- Theatrical release poster
- Directed by: Sanjay Jadhav
- Written by: Aashish Pathre
- Produced by: Sunil Lulla; Deepak Pandurang Rane;
- Starring: Ankush Choudhary; Urmila Kanitkar; Murali Sharma;
- Cinematography: Vijay Soni
- Edited by: Apurva Motiwale; Ashish Mhatre;
- Music by: Amitraj; Pankaj Padghan;
- Production companies: Eros International; Bagpiper Soda; Dreaming Twenty Four Seven Entertainment;
- Distributed by: Eros International
- Release date: 22 January 2016;
- Running time: 142 minutes
- Country: India
- Language: Marathi

= Guru (2016 film) =

Guru is a 2016 Indian Marathi-language action film directed by Sanjay Jadhav and produced by Sunil Lulla, Deepak Pandurang Rane and Bagpiper Soda. The film stars Ankush Choudhary and Urmila Kanitkar in lead roles. Film marks the fourth collaboration of actor-director duo Ankush Choudhary and Sanjay Jadhav and first after their blockbuster outing Duniyadari. The film released on 22 January 2016.

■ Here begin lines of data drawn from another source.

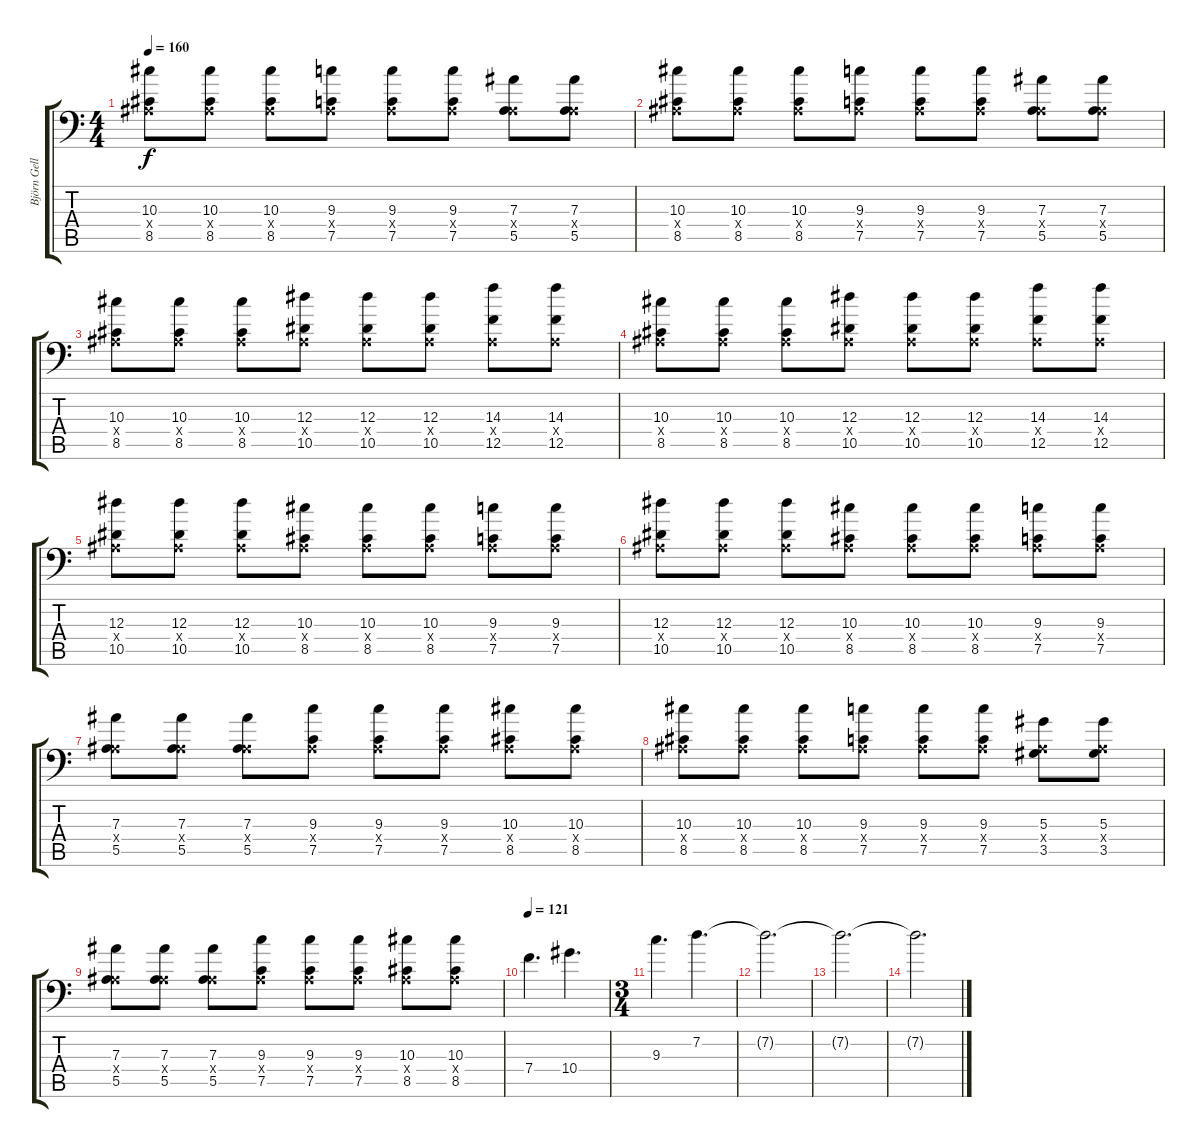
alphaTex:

\track ("Björn Gellotte" "Björn Gell") {instrument overdrivenguitar}
\staff {score tabs}
\tuning (C4 G3 Eb3 Bb2 F2 Bb1) {hide}
\ts (4 4)
\tempo 160
\clef f4
\ks c
(10.3 0.4{x} 8.5).8{dy f} (10.3 0.4{x} 8.5).8 (10.3 0.4{x} 8.5).8 (9.3 0.4{x} 7.5).8 (9.3 0.4{x} 7.5).8 (9.3 0.4{x} 7.5).8 (7.3 0.4{x} 5.5).8 (7.3 0.4{x} 5.5).8 |
(10.3 0.4{x} 8.5).8 (10.3 0.4{x} 8.5).8 (10.3 0.4{x} 8.5).8 (9.3 0.4{x} 7.5).8 (9.3 0.4{x} 7.5).8 (9.3 0.4{x} 7.5).8 (7.3 0.4{x} 5.5).8 (7.3 0.4{x} 5.5).8 |
(10.3 0.4{x} 8.5).8 (10.3 0.4{x} 8.5).8 (10.3 0.4{x} 8.5).8 (12.3 0.4{x} 10.5).8 (12.3 0.4{x} 10.5).8 (12.3 0.4{x} 10.5).8 (14.3 0.4{x} 12.5).8 (14.3 0.4{x} 12.5).8 |
(10.3 0.4{x} 8.5).8 (10.3 0.4{x} 8.5).8 (10.3 0.4{x} 8.5).8 (12.3 0.4{x} 10.5).8 (12.3 0.4{x} 10.5).8 (12.3 0.4{x} 10.5).8 (14.3 0.4{x} 12.5).8 (14.3 0.4{x} 12.5).8 |
(12.3 0.4{x} 10.5).8 (12.3 0.4{x} 10.5).8 (12.3 0.4{x} 10.5).8 (10.3 0.4{x} 8.5).8 (10.3 0.4{x} 8.5).8 (10.3 0.4{x} 8.5).8 (9.3 0.4{x} 7.5).8 (9.3 0.4{x} 7.5).8 |
(12.3 0.4{x} 10.5).8 (12.3 0.4{x} 10.5).8 (12.3 0.4{x} 10.5).8 (10.3 0.4{x} 8.5).8 (10.3 0.4{x} 8.5).8 (10.3 0.4{x} 8.5).8 (9.3 0.4{x} 7.5).8 (9.3 0.4{x} 7.5).8 |
(7.3 0.4{x} 5.5).8 (7.3 0.4{x} 5.5).8 (7.3 0.4{x} 5.5).8 (9.3 0.4{x} 7.5).8 (9.3 0.4{x} 7.5).8 (9.3 0.4{x} 7.5).8 (10.3 0.4{x} 8.5).8 (10.3 0.4{x} 8.5).8 |
(10.3 0.4{x} 8.5).8 (10.3 0.4{x} 8.5).8 (10.3 0.4{x} 8.5).8 (9.3 0.4{x} 7.5).8 (9.3 0.4{x} 7.5).8 (9.3 0.4{x} 7.5).8 (5.3 0.4{x} 3.5).8 (5.3 0.4{x} 3.5).8 |
(7.3 0.4{x} 5.5).8 (7.3 0.4{x} 5.5).8 (7.3 0.4{x} 5.5).8 (9.3 0.4{x} 7.5).8 (9.3 0.4{x} 7.5).8 (9.3 0.4{x} 7.5).8 (10.3 0.4{x} 8.5).8 (10.3 0.4{x} 8.5).8 |
\tempo 121
7.4.4{d} 10.4.4{d} |
\ts (3 4)
9.3.4{d} 7.2.4{d volume 0} |
7.2{t}.2{d} |
7.2{t}.2{d} |
7.2{t}.2{d}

Film is a one of a kind content partnership between United Spirits' Bagpiper Soda and Eros International. Through a unique association, Bagpiper Soda will be an integrated partner across the film's content, promotions and performance.

Official teaser of the film is released on 18 November 2015. First official poster of the film designed by Sachin Gurav was unveiled in an event while official trailer went online on 30 December.

==Plot==
Guru – A young and smart smalltime conman, earns his livelihood by manipulating rich people but is also the king of hearts in his neighborhood. However, one fine day, he happens to witness a murder and get trapped in scandal, Guru returns to his village to get away from the scandal. The villagers of his native place are under the threat of being forcefully evicted to make way for a 'Mega City' being planned on their land. A local advocate, along with Guru's brother, vehemently oppose this project and firmly stand in the way of it. The murder he witnessed is part of a larger conspiracy which follows him and has connection with his village which threatens to endanger him, as well as his loved ones. With his brother seriously injured and his newfound sweetheart in considerable danger, how guru overcomes this situations forms rest of the story.

==Cast==
- Ankush Choudhary as Guru Desai
- Urmilla Kothare as Mango Dolly aka Ovi
- Murali Sharma as Mansingh
- Avinash Narkar as Madhav Desai
- Ravindra Mankani
- Sneha Raikar
- Jyoti Chandekar
- Vicky Mokal
- Chandrakant Yadav as Nagesh

==Soundtrack==

Amitraj, Pankaj Padghan and Praful Karlekar composed the music for this film. Kshitij Patwardhan, Mandar Cholkar, Sachin Pathak wrote lyrics for the film. Title song from the movie composed by Amitraj written by Sachin Pathak and sung by Adarsh Shinde was released on 22 December 2015.

Track listing
| No. | Title | Artist(s) | Length |
|---|---|---|---|
| 1. | "Guru" | Adarsh Shinde | 4:17 |
| 2. | "Filmy Filmy" | Vijay Prakash | 3:21 |
| 3. | "Mango Dolly" | Sagar Phadke, Sayali Pankaj | 2:36 |
| 4. | "Ata Ladhayche" | Adarsh Shinde, Avadhoot Gupte, Nandesh Umap, Amol Bavdekar, Kirti Killedar, Swapnil Godbole | 4:43 |
| Total length: |  |  | 14:17 |

==Release and reception ==
Film had a theatrical release on 22 January 2016. ABP Majha gave 3.5/5 and india.com gave 4/5 rating in the review.